- [TASK DETAILS] Pick out every line of the data below that contains the word "date". Matching is case-sensitive.

= = = = =

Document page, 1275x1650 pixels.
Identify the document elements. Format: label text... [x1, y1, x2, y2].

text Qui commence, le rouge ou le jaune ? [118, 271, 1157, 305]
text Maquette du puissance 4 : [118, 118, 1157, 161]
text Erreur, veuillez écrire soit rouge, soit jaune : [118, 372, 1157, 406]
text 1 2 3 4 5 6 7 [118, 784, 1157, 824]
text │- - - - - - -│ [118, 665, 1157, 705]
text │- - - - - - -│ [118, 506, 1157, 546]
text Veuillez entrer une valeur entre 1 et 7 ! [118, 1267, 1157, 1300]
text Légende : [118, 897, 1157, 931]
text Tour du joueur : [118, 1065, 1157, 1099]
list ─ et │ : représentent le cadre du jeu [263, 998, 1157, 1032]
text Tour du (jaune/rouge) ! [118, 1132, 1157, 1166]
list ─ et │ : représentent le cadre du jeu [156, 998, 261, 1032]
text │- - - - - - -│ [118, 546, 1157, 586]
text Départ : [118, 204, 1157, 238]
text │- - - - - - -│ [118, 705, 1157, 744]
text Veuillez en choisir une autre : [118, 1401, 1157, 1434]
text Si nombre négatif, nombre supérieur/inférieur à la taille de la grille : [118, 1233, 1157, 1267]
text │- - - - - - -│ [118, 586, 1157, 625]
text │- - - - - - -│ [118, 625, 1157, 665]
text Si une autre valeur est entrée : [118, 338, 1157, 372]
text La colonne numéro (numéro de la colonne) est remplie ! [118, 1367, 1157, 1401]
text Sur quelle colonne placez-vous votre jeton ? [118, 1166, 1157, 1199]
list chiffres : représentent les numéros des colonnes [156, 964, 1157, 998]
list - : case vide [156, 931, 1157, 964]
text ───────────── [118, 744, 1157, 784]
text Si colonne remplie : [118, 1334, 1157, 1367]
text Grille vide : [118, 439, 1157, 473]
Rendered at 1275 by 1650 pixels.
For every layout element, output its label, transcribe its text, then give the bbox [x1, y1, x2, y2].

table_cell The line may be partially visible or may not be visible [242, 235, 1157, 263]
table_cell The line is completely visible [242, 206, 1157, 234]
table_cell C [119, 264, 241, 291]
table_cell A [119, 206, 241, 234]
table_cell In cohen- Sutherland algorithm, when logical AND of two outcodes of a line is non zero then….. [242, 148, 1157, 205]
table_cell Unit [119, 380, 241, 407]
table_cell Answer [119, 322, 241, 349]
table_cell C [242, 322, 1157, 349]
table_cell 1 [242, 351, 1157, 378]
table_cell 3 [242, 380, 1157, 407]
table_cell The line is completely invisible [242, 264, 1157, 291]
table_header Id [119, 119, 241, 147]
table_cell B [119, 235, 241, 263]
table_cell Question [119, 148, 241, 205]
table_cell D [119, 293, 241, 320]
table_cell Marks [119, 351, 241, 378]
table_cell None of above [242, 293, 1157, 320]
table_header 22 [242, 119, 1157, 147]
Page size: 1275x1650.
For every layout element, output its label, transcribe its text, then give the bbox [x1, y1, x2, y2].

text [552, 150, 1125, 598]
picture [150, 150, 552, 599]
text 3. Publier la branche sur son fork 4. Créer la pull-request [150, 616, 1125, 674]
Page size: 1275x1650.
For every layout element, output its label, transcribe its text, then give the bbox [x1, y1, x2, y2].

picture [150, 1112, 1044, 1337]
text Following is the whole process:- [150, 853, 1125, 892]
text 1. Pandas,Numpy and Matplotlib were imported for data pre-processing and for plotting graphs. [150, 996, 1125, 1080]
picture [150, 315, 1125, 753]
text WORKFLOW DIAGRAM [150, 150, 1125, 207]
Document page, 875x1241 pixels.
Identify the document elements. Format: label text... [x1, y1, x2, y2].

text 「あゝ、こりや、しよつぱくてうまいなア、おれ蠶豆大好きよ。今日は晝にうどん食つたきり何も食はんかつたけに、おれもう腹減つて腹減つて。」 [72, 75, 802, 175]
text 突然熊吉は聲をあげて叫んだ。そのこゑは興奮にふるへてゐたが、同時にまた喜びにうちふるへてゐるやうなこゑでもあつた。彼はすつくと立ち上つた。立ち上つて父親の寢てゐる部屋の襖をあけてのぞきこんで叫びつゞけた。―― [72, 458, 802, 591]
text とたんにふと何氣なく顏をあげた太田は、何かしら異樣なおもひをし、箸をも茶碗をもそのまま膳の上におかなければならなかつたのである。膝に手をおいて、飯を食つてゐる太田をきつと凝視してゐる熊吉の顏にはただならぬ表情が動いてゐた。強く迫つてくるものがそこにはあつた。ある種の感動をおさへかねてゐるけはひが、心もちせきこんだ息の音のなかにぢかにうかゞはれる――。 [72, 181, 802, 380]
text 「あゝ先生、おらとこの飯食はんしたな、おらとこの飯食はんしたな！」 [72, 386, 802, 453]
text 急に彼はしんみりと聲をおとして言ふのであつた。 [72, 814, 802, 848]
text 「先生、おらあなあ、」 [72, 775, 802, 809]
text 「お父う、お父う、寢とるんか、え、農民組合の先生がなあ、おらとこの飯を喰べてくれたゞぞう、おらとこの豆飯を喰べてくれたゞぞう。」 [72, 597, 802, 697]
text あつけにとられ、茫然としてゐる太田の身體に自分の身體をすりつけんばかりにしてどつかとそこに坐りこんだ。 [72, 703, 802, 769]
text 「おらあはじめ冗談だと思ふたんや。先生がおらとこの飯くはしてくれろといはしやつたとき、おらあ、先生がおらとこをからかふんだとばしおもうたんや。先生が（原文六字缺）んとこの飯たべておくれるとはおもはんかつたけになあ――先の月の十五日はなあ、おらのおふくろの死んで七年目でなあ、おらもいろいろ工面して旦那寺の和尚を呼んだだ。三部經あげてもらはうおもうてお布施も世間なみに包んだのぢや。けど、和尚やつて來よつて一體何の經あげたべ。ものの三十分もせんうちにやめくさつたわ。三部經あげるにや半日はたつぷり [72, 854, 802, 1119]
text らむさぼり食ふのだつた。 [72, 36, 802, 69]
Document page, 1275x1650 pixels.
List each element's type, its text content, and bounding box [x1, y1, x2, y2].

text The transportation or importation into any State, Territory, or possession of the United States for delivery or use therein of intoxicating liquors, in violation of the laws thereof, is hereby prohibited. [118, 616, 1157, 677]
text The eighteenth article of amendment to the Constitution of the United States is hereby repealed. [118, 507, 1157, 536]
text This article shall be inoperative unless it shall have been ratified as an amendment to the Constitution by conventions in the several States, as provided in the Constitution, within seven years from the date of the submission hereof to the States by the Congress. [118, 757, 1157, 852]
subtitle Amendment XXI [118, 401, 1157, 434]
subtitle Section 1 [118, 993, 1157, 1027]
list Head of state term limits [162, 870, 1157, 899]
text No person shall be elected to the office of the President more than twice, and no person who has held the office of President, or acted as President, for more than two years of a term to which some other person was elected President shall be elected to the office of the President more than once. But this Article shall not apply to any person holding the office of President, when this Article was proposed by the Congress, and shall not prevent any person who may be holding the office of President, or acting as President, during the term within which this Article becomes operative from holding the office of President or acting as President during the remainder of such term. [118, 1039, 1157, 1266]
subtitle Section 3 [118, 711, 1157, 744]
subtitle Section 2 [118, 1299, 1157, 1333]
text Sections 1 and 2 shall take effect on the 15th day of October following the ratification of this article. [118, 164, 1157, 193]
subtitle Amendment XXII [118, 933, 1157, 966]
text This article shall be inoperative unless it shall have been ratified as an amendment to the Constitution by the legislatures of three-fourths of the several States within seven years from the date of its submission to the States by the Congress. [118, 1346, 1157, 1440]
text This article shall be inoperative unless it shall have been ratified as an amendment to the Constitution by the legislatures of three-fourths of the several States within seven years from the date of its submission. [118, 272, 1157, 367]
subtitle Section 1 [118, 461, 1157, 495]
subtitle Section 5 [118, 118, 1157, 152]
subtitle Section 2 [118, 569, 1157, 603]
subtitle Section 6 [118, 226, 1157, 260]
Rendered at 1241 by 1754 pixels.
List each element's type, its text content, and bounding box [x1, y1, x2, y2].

= = = = =

- [WRITTEN REPLY]
text This article shall be inoperative unless it shall have been ratified as an amendment to the Constitution by conventions in the several States, as provided in the Constitution, within seven years from the date of the submission hereof to the States by the Congress. [118, 757, 1157, 852]
text This article shall be inoperative unless it shall have been ratified as an amendment to the Constitution by the legislatures of three-fourths of the several States within seven years from the date of its submission to the States by the Congress. [118, 1346, 1157, 1440]
text This article shall be inoperative unless it shall have been ratified as an amendment to the Constitution by the legislatures of three-fourths of the several States within seven years from the date of its submission. [118, 272, 1157, 367]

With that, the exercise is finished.